Problem 1:

A  block with mass m is hanging on a spring with spring constant k. 
The spring is held on the other side by a hand. 

(a)  If the hand moves as  y_h(t) = Asin(ωt), use the Lagrangian formalism to find the equation of motion of the block?  Assume that the spring is ideal and there is no damping.  Assume that ω is not the natural frequency of the spring."
(b)  What "initial conditions" at t = 0 are needed so that the block oscillates with a single frequency ω?  Under those conditions, what is the oscillation amplitude of the block?  What is the oscillation phase of the block relative to the hand?

Problem 2:

Consider the N equally spaced, identical balls connected by springs.  All balls have mass m, all springs have spring constant β, and adjacent balls are separated by distance a at equilibrium.

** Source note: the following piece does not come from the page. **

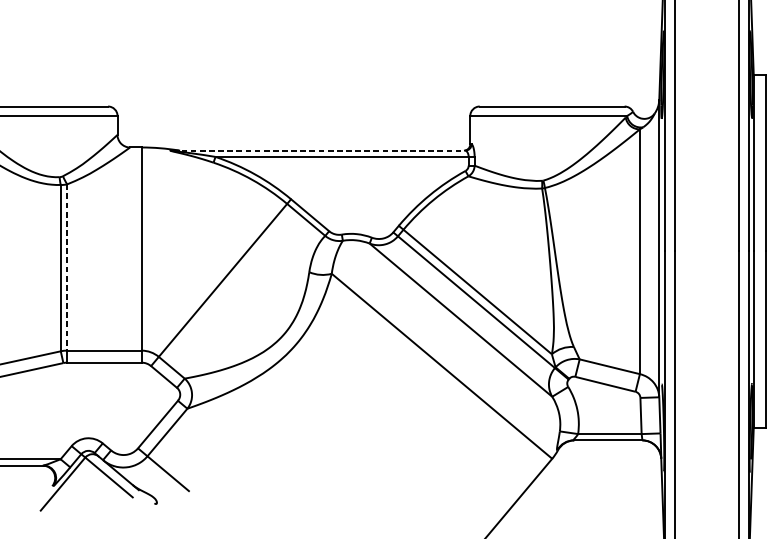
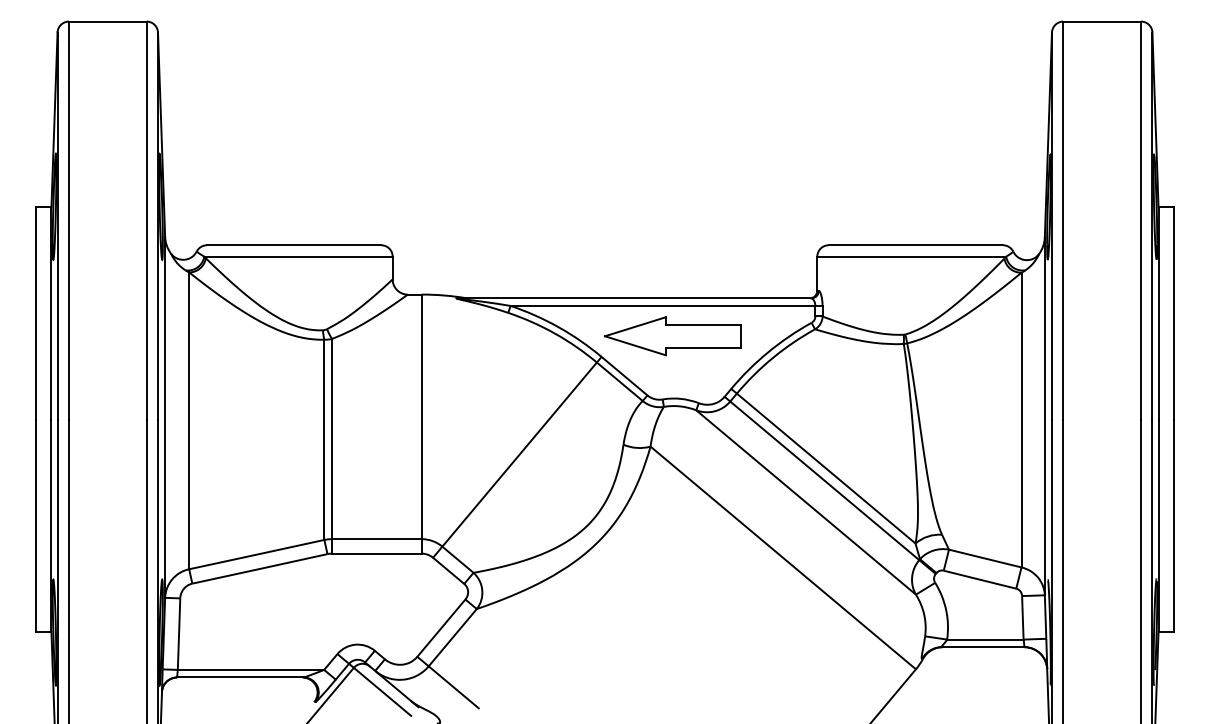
line: (319, 150) -> (635, 298), dashed -> solid
part: (349, 182) -> (672, 336), added
line: (67, 267) -> (332, 439), dashed -> solid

(a)  Write down the equation of motion for each ball.  You can assume periodic boundary conditions.

(b)  Longitudinal wave can propagate along the springs and balls. 
Prove that the dispersion relation between the wave angular frequency ω and wave vector k is given by
ω_n = 2(β/m)^½|sin(k_n*a/2)|.
Here ω₀² = 4β/m.

Problem 3:

A particle of mass m is moving on the surface of a cone placed vertically with the vertex downwards in a uniform gravitational field.  The vertical angle of the cone is 2α .
(a)  Obtain the Lagrange equations of motion.

(b)  What quantities are conserved?  What is the energy of the system?

(c)  Determine the number of physical turning points in the orbit.  That is, does an infalling particle plunge, bounce to infinity, or oscillate back and forth in distance?
Show your work.

Problem 4:

A small object with mass m moves on a smooth, friction-free horizontal surface.  It is attached to a peg at the origin by an ideal massless spring with spring constant k and equilibrium length r₀.  At time t = 0, the mass is set in motion in an arbitrary direction from point (r,φ).  Assume the spring can rotate about the origin, but not bend.

(a)  Find the Lagrangian L for the system, then

(b)  calculate the generalized momenta p_j.

(c)  Construct the Hamiltonian function, H(p_j, q_j, t),

(d)  then work out the equations of motion dp_j/dt and dq_j/dt. 

(e)  Are any of the variables cyclic, thereby giving especially simple equations of motion?  If so, integrate the equation(s) and interpret your results physically.

(f)  Consider the special case that r = constant.  Deduce the condition(s) that allow this case and discuss how this occurs physically.